Executive vice-president Bob Bertram talks about his years at Teachers’ and his advisory role with the pension fund after retirement.

During your time at the Ontario Teachers’ Pension Plan, what was your greatest achievement?

Probably developing an overall investment program where we integrated risk management compensation systems and portfolio management into a single set of measurements. Basically, integrating our programs so they were centred on risk management and then tying the compensation system into the risk management budget.

What was your greatest challenge?

I think the greatest challenge was, and always is, getting people to focus on managing the balance sheet. In other words, do your best to match assets and liabilities before you try to add value.

When you started at Teachers’, the portfolio was 100% fixed income. Was there any pushback about moving into equities and other investment products?

No, because the reason this plan was set up was that they’d had a bad experience of being 100% in fixed income through a high inflation period. It ended up creating deficits for them, so they wanted to have a portfolio that would be more responsive to growth in the economy and to inflation.

How do you balance risk and return in pension plan investing?

One of the things I’m most satisfied with is that we’ve decided to run this place like a business. What we do is budget out risks. The risks become a constraint on what people can do within their portfolios. What we look for from a portfolio is, if they have a benchmark of the TSX 60, they need to have a return equal to the TSX 60 benchmark, plus they have to have a return on the risk capital that they employ. We measure the amount of risk they take relative to the benchmark and we expect to get, on average, a 10% return on that risk. That way, we can tie compensation into those 10% numbers as well, so everybody is compensated for the same number—the return on the risks that they employ, as opposed to the return on the assets they employ.

How have pension fund investments changed since you began in the industry?

What we’ve tried to do is set our own objectives and meet those objectives, so we don’t really worry a lot about what the rest of the industry’s doing. We’ve become much more diversified. We’ve gone from a fund that was investing in fixed income to equities. Then we’ve branched into private equity, infrastructure, timber, real estate, hedge funds, tactical asset allocation and currency overlays. Plus, we’ve become global in our outlook, so instead of having a lot of home bias, we [have] a very large and substantial portion of our portfolio in foreign markets.

Has the global aspect changed since you started?

It changed dramatically.
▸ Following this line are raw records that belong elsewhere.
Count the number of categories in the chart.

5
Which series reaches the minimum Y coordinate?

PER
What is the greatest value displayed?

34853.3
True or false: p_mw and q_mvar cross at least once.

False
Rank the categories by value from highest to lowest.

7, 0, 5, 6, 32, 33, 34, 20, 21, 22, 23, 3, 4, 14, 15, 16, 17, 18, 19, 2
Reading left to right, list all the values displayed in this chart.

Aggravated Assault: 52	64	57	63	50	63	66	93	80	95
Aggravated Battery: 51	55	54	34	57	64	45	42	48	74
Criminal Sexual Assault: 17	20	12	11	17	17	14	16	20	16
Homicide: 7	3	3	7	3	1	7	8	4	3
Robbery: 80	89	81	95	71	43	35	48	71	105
When I started, there was a restriction of 10% of a pension fund that could be invested in foreign assets, and then it gradually moved up to 30%. Then they just took the limit off altogether. Pension funds have become much more global, partly because the rule was lifted.
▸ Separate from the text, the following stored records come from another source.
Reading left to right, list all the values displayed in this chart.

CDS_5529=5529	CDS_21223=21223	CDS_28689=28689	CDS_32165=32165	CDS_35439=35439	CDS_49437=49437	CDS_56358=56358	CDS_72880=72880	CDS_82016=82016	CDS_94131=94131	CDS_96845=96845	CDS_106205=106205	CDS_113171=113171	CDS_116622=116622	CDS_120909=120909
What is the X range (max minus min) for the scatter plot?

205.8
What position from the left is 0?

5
How has Teachers’ fared during the recent market volatility?

It’s been a challenging environment. We are certainly down, but there are two numbers that are important to us. One is the value of the assets. We measure on a mark-to-market basis on our assets, and they’ve clearly gone down. The other is the liabilities, and our liabilities are tied directly to a real rate of return because they’re indexed to inflation. The value of the liabilities goes in inverse proportion to changes in real rates, and real rates are up a bit, which means the liabilities are worth less. The challenge is to achieve a match between assets and liabilities.

Can you comment on the plan’s long-term investment outlook?
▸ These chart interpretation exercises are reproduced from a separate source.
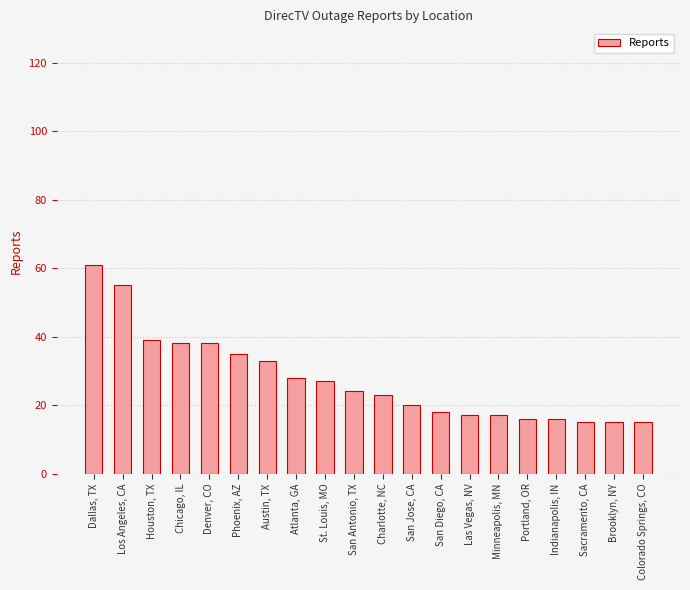

What is the smallest value displayed?

15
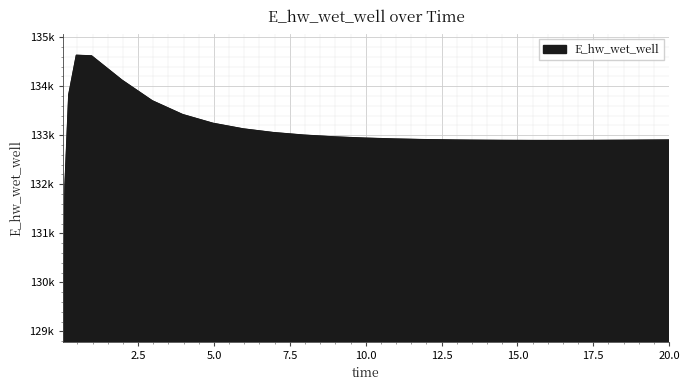

Reading left to right, extract all data points from this chart.

0.03125=129070.4	0.09375=131970.2	0.21875=133826.3	0.46875=134628.4	0.96875=134615.8	1.96875=134121.5	2.96875=133700.5	3.96875=133419.9	4.96875=133241.7	5.96875=133127.4	6.96875=133052.0	7.96875=133000.6	8.96875=132964.8	9.96875=132939.4	10.96875=132921.4	11.96875=132908.7	12.96875=132900.1	13.46875=132897.1	14.46875=132893.1	15.46875=132891.2	16.46875=132891.2	17.46875=132892.6	18.46875=132895.3	19.46875=132899.0	20.0=132901.4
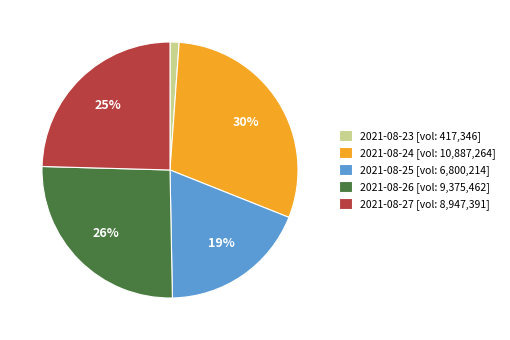

Is 2021-08-27 the majority of the pie?

No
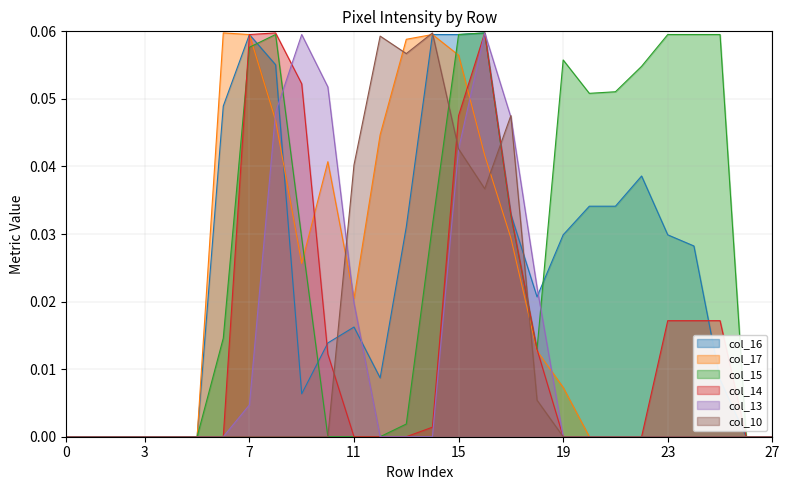

Is it true that col_10 equals 0.0 at 19?

True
We think there’s going to be, in the immediate future, a little higher return than normal because the equity markets will come back toward a mean. But in the long run, we would see risk premiums a little lower than what they would have been, say, for the average of the last 25 years. So maybe a 3% nominal return on fixed income and 5% to 6% [on equity]. People are worried about where this economy is, but it’s not going to be a doomsday scenario. The government is taking the appropriate action; these markets will eventually return to normal.

How is working at Teachers’ different than working for the Alberta Government Telephone (AGT) fund?

[It was] really two different experiences altogether. At Teachers’, the job was just a money management job. You had the experience of starting with a blank page and growing the business in the direction, shape and format that you wanted it. At AGT, part of my responsibilities was investment management, but the bigger part of my responsibilities was other areas, within in a company that was well established.

What is Teachers’ strategy to avoid future funding shortfalls?

We’re working on conditional indexing so it gives us the opportunity, in the worst-case scenarios, to reduce the level of indexing that’s provided on future pensions.

Do you foresee any significant changes to the way the fund is managed as a result of Neil Petroff’s leadership?

No, but Neil will bring his own presence. Things will be done differently, but I think the basics are in place. Neil has been here since ’93, and if he had disagreed with them, I would have heard about it by now.

What are your plans for retirement?

I’m going to stay involved with a number of boards and foundations and do some consulting for the board itself—not so much in a consulting role but in a mentoring role here at Teachers’. I’ll retain an office in the building, and my phone number and email address.

Brooke Smith is Associate Editor of Benefits Canada.